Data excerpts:

§

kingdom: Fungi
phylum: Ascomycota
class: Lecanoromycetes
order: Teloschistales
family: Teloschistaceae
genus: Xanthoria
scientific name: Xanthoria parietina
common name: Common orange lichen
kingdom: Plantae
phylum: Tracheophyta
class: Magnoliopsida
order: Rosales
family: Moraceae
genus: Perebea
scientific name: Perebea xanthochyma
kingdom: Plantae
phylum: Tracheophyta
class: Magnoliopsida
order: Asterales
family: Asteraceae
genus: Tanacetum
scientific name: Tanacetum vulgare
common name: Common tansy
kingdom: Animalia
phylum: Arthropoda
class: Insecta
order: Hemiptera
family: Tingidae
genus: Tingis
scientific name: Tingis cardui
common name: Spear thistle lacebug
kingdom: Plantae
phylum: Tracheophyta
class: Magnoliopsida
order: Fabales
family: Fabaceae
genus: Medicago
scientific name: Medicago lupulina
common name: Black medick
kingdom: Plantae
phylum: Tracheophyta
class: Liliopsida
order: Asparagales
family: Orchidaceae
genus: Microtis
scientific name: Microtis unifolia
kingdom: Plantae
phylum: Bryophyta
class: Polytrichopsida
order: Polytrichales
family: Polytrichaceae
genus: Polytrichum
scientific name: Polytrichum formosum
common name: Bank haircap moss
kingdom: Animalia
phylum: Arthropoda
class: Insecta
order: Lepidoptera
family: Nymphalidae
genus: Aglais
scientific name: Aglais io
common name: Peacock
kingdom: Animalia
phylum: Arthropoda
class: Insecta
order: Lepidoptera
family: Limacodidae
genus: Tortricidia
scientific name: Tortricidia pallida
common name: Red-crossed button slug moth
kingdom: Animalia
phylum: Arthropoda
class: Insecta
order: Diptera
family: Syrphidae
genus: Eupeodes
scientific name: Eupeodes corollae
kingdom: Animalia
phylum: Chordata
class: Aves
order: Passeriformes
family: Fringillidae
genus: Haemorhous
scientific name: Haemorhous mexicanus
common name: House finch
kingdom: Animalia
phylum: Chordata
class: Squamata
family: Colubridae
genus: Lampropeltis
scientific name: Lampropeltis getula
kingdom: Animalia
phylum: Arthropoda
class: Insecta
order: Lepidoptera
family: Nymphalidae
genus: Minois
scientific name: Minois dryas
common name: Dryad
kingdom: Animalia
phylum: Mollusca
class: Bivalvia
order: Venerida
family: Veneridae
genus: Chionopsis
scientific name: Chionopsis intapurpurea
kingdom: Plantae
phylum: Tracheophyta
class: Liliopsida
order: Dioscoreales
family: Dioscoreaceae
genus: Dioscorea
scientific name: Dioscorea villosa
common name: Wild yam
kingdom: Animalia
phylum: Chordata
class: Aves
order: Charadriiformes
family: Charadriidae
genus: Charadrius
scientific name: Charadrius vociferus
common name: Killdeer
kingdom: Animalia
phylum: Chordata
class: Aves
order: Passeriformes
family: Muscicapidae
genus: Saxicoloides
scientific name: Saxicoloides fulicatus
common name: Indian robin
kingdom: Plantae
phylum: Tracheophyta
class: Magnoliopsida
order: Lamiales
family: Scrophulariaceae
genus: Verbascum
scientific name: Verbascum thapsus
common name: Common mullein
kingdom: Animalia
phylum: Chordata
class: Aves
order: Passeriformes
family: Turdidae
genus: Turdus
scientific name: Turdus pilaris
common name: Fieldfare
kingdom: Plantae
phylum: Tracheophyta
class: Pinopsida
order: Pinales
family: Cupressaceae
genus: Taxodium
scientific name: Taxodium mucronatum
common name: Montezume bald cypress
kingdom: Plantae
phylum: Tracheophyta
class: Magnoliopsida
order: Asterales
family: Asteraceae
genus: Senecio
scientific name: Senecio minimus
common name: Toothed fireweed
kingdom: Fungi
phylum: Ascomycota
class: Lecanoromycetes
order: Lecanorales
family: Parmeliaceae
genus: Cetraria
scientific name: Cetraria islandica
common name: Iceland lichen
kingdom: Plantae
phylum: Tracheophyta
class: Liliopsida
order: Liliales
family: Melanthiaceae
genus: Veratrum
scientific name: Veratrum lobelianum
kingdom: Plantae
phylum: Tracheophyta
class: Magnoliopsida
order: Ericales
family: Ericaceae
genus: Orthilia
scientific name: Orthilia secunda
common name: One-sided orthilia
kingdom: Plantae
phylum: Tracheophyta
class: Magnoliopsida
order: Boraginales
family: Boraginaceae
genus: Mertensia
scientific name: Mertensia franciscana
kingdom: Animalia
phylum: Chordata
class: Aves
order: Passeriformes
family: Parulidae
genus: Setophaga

§

• [Task requirements]: Rewrite every classification line above as a two-column CSV with the header row "field" and "entry". Give one row per line, put each value in double quotes, and replace any line breaks with spaces.

• [Solution to this exercise]:
field,entry
"kingdom:","Fungi"
"phylum:","Ascomycota"
"class:","Lecanoromycetes"
"order:","Teloschistales"
"family:","Teloschistaceae"
"genus:","Xanthoria"
"scientific name:","Xanthoria parietina"
"common name:","Common orange lichen"
"kingdom:","Plantae"
"phylum:","Tracheophyta"
"class:","Magnoliopsida"
"order:","Rosales"
"family:","Moraceae"
"genus:","Perebea"
"scientific name:","Perebea xanthochyma"
"kingdom:","Plantae"
"phylum:","Tracheophyta"
"class:","Magnoliopsida"
"order:","Asterales"
"family:","Asteraceae"
"genus:","Tanacetum"
"scientific name:","Tanacetum vulgare"
"common name:","Common tansy"
"kingdom:","Animalia"
"phylum:","Arthropoda"
"class:","Insecta"
"order:","Hemiptera"
"family:","Tingidae"
"genus:","Tingis"
"scientific name:","Tingis cardui"
"common name:","Spear thistle lacebug"
"kingdom:","Plantae"
"phylum:","Tracheophyta"
"class:","Magnoliopsida"
"order:","Fabales"
"family:","Fabaceae"
"genus:","Medicago"
"scientific name:","Medicago lupulina"
"common name:","Black medick"
"kingdom:","Plantae"
"phylum:","Tracheophyta"
"class:","Liliopsida"
"order:","Asparagales"
"family:","Orchidaceae"
"genus:","Microtis"
"scientific name:","Microtis unifolia"
"kingdom:","Plantae"
"phylum:","Bryophyta"
"class:","Polytrichopsida"
"order:","Polytrichales"
"family:","Polytrichaceae"
"genus:","Polytrichum"
"scientific name:","Polytrichum formosum"
"common name:","Bank haircap moss"
"kingdom:","Animalia"
"phylum:","Arthropoda"
"class:","Insecta"
"order:","Lepidoptera"
"family:","Nymphalidae"
"genus:","Aglais"
"scientific name:","Aglais io"
"common name:","Peacock"
"kingdom:","Animalia"
"phylum:","Arthropoda"
"class:","Insecta"
"order:","Lepidoptera"
"family:","Limacodidae"
"genus:","Tortricidia"
"scientific name:","Tortricidia pallida"
"common name:","Red-crossed button slug moth"
"kingdom:","Animalia"
"phylum:","Arthropoda"
"class:","Insecta"
"order:","Diptera"
"family:","Syrphidae"
"genus:","Eupeodes"
"scientific name:","Eupeodes corollae"
"kingdom:","Animalia"
"phylum:","Chordata"
"class:","Aves"
"order:","Passeriformes"
"family:","Fringillidae"
"genus:","Haemorhous"
"scientific name:","Haemorhous mexicanus"
"common name:","House finch"
"kingdom:","Animalia"
"phylum:","Chordata"
"class:","Squamata"
"family:","Colubridae"
"genus:","Lampropeltis"
"scientific name:","Lampropeltis getula"
"kingdom:","Animalia"
"phylum:","Arthropoda"
"class:","Insecta"
"order:","Lepidoptera"
"family:","Nymphalidae"
"genus:","Minois"
"scientific name:","Minois dryas"
"common name:","Dryad"
"kingdom:","Animalia"
"phylum:","Mollusca"
"class:","Bivalvia"
"order:","Venerida"
"family:","Veneridae"
"genus:","Chionopsis"
"scientific name:","Chionopsis intapurpurea"
"kingdom:","Plantae"
"phylum:","Tracheophyta"
"class:","Liliopsida"
"order:","Dioscoreales"
"family:","Dioscoreaceae"
"genus:","Dioscorea"
"scientific name:","Dioscorea villosa"
"common name:","Wild yam"
"kingdom:","Animalia"
"phylum:","Chordata"
"class:","Aves"
"order:","Charadriiformes"
"family:","Charadriidae"
"genus:","Charadrius"
"scientific name:","Charadrius vociferus"
"common name:","Killdeer"
"kingdom:","Animalia"
"phylum:","Chordata"
"class:","Aves"
"order:","Passeriformes"
"family:","Muscicapidae"
"genus:","Saxicoloides"
"scientific name:","Saxicoloides fulicatus"
"common name:","Indian robin"
"kingdom:","Plantae"
"phylum:","Tracheophyta"
"class:","Magnoliopsida"
"order:","Lamiales"
"family:","Scrophulariaceae"
"genus:","Verbascum"
"scientific name:","Verbascum thapsus"
"common name:","Common mullein"
"kingdom:","Animalia"
"phylum:","Chordata"
"class:","Aves"
"order:","Passeriformes"
"family:","Turdidae"
"genus:","Turdus"
"scientific name:","Turdus pilaris"
"common name:","Fieldfare"
"kingdom:","Plantae"
"phylum:","Tracheophyta"
"class:","Pinopsida"
"order:","Pinales"
"family:","Cupressaceae"
"genus:","Taxodium"
"scientific name:","Taxodium mucronatum"
"common name:","Montezume bald cypress"
"kingdom:","Plantae"
"phylum:","Tracheophyta"
"class:","Magnoliopsida"
"order:","Asterales"
"family:","Asteraceae"
"genus:","Senecio"
"scientific name:","Senecio minimus"
"common name:","Toothed fireweed"
"kingdom:","Fungi"
"phylum:","Ascomycota"
"class:","Lecanoromycetes"
"order:","Lecanorales"
"family:","Parmeliaceae"
"genus:","Cetraria"
"scientific name:","Cetraria islandica"
"common name:","Iceland lichen"
"kingdom:","Plantae"
"phylum:","Tracheophyta"
"class:","Liliopsida"
"order:","Liliales"
"family:","Melanthiaceae"
"genus:","Veratrum"
"scientific name:","Veratrum lobelianum"
"kingdom:","Plantae"
"phylum:","Tracheophyta"
"class:","Magnoliopsida"
"order:","Ericales"
"family:","Ericaceae"
"genus:","Orthilia"
"scientific name:","Orthilia secunda"
"common name:","One-sided orthilia"
"kingdom:","Plantae"
"phylum:","Tracheophyta"
"class:","Magnoliopsida"
"order:","Boraginales"
"family:","Boraginaceae"
"genus:","Mertensia"
"scientific name:","Mertensia franciscana"
"kingdom:","Animalia"
"phylum:","Chordata"
"class:","Aves"
"order:","Passeriformes"
"family:","Parulidae"
"genus:","Setophaga"